Today, in the sprinkler industry, there are several manufacturers of rotary nozzles. These rotary nozzles use viscous damping, which is known in the art, to limit the speed at which the sprinklers rotate. Viscous damping relies upon oils or greases to create friction to limit sprinkler rotation speeds. Viscous damped units, however, typically are unable to maintain a consistent rotational speed over a wide range of pressure and flow rates. Another problem may arise when a small arc of coverage is selected, where the viscous damped sprinkler will have a very low flow rate. The low flow rate may not provide enough kick, or rotational force, to rotate the deflector and the rotary nozzle will stop rotating or stall.
Water deflection at the discharge point is what typically determines the power and rotational speed. Viscous damped rotary nozzles utilize a deflector with multiple fixed angular slots, or channels, which discharge the water off the deflector in streams. As the water is discharged from the internal valve it strikes the deflector and force is exerted on the deflector supplying the power to rotate the deflector while the viscous oil limits the speed of the turning deflector.
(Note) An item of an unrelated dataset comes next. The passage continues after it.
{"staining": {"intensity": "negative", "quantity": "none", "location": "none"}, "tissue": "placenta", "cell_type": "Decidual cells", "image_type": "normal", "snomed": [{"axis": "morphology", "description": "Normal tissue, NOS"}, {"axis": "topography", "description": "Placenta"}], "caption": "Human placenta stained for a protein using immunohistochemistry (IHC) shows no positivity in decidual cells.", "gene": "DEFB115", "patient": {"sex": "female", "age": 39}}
The limitation of the current designs on the market is that as the arc of coverage increased, the flow against the deflector increases to maintain matched precipitation. This results in an increase in the rotational speed of the deflector because there are more streams of water and more force exerted on the deflector. Currently, in the industry, contractors and consumers have to purchase rotary nozzles in fixed patterns 90, 180, 270, and 360 degrees or nozzles that have limited adjustable range. These units in order to maintain speed over different flow rates all have unique deflectors to compensate for the amount of water to control the speed. The limitation with these conventional units that are currently on the market is that if the flow or pressure is changed, the rotation speed of the sprinkler increases or decreases. That is, there is no mechanism to change or control the rotational speed. A few manufacturers offer adjustable units that are adjustable only through a limited range, not 80 to 360 degrees.
Accordingly, it would be desirable to provide a deflector of a rotary sprinkler that avoids these and other problems.